What to work on.
1. In the child passenger safety statistics, what was the average number of children age 14 and younger injured each day in U.S. motor vehicle crashes during 2006?
2. List every percentage figure in the child passenger safety statistics, along with what each one measures.
3. Extend the child passenger safety statistics from the point where they stop.

Text passage.
######
Statistics On Child Passenger Safety (CPS)

It's a Fact:

  • Motor vehicle crashes are the leading cause of death for the age group 2 to 14 years old (based on 2004 figures, which are the latest mortality data currently available from the National Center for Health Statistics)
  • Every day in the United States, an average of 5 children age 14 and younger were killed and 568 were injured in motor vehicle crashes during 2006
  • Research has shown that lap/shoulder seat belts, when used, reduce the risk of fatal injury to front seat occupants (age 5 and older) of passenger cars by 45 percent and the risk of moderate-to-critical injury by 50 percent.
  • During 2006, 6,983 passenger vehicle occupants age 14 and younger were involved in fatal crashes. For those children where restraint was known, 25 percent were unrestrained; among those who were fatally injured, 45 percent were unrestrained.
######
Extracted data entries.
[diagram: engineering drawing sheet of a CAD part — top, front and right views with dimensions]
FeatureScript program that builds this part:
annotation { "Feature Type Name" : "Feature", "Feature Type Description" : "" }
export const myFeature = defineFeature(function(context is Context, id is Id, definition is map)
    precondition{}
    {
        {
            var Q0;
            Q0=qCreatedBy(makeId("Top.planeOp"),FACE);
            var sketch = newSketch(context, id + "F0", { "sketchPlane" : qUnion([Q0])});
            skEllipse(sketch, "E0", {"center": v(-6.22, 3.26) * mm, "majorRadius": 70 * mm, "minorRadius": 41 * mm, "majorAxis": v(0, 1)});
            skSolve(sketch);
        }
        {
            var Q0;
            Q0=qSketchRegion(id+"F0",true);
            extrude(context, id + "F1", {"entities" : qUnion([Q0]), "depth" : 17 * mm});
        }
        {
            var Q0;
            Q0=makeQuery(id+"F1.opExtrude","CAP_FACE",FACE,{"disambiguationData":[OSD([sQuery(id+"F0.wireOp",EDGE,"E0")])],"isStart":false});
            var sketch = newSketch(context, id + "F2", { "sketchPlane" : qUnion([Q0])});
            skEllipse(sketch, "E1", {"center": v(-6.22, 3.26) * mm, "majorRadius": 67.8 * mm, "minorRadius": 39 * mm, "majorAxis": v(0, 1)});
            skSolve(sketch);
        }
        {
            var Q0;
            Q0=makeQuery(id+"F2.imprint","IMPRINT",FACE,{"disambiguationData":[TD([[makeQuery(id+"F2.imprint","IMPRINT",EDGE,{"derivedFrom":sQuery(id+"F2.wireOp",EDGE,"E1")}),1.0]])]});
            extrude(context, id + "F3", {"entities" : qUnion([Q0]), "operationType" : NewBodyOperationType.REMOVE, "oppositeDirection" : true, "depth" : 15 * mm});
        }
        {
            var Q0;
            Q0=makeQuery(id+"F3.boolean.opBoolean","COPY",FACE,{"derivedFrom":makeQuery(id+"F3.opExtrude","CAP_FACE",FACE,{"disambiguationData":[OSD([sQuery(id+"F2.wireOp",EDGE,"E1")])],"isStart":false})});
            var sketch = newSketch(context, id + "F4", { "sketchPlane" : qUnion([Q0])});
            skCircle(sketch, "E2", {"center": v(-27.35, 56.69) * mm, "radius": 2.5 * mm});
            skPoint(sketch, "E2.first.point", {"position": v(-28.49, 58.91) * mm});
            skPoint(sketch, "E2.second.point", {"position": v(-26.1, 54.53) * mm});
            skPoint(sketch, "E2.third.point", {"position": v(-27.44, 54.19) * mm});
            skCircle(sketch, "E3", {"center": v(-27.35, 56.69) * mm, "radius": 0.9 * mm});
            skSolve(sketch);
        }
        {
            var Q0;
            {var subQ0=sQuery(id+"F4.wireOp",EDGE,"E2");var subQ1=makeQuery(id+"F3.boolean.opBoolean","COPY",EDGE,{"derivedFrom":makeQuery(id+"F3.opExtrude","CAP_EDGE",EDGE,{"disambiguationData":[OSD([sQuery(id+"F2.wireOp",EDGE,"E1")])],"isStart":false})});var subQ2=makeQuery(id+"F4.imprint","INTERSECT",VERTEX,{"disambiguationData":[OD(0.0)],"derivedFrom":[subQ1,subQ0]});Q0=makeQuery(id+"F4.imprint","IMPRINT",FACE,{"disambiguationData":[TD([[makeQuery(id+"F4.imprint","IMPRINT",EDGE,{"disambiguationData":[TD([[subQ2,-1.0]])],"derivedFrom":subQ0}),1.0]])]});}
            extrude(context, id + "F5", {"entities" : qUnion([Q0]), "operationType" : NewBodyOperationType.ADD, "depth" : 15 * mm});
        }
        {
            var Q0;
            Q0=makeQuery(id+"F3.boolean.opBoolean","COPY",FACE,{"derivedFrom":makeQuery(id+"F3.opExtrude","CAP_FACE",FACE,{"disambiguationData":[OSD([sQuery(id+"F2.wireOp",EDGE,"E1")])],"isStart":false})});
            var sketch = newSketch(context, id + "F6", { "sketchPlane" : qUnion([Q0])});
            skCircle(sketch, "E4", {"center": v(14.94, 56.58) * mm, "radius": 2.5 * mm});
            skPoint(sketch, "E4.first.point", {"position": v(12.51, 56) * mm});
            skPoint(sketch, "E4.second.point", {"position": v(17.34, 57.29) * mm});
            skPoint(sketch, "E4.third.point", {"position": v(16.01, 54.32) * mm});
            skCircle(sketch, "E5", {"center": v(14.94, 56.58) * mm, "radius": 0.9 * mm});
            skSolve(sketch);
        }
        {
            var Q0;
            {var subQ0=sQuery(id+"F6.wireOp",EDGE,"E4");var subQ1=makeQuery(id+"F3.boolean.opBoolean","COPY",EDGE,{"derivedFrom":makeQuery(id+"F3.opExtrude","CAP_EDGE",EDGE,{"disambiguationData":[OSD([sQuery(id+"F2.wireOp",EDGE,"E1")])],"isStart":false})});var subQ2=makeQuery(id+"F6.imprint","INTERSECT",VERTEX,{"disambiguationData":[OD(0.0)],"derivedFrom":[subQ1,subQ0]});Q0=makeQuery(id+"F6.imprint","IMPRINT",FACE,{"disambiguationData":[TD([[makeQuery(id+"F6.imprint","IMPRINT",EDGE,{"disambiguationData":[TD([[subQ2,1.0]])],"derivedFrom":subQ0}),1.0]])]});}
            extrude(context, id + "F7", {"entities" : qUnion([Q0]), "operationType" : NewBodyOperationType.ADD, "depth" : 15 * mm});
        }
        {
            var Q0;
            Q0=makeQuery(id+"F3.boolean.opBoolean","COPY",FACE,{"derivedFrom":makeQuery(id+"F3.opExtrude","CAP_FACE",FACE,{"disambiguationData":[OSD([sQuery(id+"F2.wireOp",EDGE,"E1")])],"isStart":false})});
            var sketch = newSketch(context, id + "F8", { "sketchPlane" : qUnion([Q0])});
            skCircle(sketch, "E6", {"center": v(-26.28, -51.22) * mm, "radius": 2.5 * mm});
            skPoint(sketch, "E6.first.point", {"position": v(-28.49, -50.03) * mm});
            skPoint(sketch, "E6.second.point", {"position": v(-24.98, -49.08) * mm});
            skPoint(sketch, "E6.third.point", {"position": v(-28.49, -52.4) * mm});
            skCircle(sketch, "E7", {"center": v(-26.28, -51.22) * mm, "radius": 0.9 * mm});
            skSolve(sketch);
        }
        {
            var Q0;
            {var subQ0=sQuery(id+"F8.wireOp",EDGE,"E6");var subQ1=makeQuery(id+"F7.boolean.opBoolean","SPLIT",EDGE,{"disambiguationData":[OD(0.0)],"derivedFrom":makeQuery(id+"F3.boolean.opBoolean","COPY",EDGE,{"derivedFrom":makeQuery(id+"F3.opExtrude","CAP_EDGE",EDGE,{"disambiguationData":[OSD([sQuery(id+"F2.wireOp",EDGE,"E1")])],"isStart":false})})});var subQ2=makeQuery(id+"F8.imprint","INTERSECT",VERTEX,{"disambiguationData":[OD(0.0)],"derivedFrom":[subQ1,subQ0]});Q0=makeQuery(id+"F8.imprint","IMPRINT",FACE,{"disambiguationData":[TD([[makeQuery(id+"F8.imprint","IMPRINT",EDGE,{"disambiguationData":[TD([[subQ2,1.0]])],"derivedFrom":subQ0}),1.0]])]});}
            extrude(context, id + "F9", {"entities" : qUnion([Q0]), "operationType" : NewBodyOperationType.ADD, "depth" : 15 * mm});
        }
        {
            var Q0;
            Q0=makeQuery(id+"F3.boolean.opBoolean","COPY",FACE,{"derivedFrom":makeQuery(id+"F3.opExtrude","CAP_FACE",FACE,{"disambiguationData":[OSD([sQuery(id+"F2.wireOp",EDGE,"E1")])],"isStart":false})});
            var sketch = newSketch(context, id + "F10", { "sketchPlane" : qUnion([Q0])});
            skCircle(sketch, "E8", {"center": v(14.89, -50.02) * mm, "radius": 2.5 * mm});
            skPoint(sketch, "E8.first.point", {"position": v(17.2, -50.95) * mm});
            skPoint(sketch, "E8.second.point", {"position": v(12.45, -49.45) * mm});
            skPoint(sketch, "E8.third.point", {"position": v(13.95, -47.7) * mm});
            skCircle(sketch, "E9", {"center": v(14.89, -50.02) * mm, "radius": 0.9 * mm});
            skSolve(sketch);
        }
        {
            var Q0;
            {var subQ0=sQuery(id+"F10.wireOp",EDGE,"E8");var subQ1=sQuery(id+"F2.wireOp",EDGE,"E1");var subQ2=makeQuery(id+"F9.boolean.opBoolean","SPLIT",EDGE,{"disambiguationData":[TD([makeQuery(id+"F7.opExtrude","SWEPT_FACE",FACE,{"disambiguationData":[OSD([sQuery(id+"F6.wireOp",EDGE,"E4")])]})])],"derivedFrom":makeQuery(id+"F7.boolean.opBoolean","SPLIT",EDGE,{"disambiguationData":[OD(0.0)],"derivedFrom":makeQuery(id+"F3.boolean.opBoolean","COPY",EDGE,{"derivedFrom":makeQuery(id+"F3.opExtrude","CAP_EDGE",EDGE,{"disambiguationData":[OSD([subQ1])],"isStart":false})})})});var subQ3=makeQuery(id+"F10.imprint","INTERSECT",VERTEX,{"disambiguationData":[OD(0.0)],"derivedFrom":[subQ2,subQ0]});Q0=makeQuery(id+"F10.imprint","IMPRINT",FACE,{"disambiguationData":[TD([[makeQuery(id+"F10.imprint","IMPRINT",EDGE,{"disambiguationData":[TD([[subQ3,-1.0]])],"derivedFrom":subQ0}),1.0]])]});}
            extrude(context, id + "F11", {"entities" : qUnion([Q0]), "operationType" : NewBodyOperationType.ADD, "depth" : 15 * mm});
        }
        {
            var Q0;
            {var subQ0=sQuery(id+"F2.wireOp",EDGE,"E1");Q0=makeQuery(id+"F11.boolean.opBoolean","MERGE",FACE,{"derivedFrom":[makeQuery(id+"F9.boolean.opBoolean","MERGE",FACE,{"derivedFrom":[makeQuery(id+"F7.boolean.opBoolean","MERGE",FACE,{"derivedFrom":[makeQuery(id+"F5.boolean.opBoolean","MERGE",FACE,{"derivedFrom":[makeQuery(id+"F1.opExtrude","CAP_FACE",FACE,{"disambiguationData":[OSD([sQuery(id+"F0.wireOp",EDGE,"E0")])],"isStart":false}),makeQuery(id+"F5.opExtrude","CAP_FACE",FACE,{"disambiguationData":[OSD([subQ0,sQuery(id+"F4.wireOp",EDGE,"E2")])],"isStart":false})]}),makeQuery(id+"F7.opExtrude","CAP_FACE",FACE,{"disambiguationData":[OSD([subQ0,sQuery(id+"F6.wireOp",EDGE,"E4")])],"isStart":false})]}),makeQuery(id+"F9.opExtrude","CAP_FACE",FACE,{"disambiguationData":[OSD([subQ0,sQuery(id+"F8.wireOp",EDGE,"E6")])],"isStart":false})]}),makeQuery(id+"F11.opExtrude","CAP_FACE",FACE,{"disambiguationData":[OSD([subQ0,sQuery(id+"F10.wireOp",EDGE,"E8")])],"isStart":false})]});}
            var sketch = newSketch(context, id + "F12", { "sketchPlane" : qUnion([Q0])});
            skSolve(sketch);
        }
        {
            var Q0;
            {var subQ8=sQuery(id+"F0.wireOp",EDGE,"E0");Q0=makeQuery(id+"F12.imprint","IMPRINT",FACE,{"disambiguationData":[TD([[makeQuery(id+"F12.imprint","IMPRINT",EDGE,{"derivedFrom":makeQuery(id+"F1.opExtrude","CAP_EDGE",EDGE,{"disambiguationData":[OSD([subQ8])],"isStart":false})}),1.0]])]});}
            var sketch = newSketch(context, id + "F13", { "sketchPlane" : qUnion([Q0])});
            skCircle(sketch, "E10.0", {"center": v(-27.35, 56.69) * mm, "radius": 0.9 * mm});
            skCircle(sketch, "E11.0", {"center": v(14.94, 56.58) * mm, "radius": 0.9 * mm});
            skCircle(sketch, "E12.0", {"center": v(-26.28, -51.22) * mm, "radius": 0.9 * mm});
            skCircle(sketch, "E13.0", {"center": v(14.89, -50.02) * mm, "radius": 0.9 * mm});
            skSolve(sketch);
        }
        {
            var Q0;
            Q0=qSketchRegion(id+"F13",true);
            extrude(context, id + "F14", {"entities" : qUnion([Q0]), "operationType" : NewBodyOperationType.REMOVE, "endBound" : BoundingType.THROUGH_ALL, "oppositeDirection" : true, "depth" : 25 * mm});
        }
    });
######
Outputs by task.
1. 568

2.
- 45 percent: the reduction in risk of fatal injury to front seat occupants (age 5 and older) of passenger cars when lap/shoulder seat belts are used
- 50 percent: the reduction in risk of moderate-to-critical injury for those occupants when the belts are used
- 25 percent: the share unrestrained among children age 14 and younger in fatal crashes during 2006 whose restraint use was known
- 45 percent: the share unrestrained among those children who were fatally injured

3.
  • Research on the effectiveness of child safety seats has found them to reduce fatal injury by 71 percent for infants (less than 1 year old) and by 54 percent for toddlers (1-4 years old) in passenger cars.
  • Booster seats are designed to raise children up so that the safety belt fits correctly – the shoulder belt should cross the child’s chest and rest snugly on the shoulder, and the lap belt should rest low across the pelvis or hip area.
  • Among children under age 5, an estimated 425 lives were saved in 2006 by child restraint use.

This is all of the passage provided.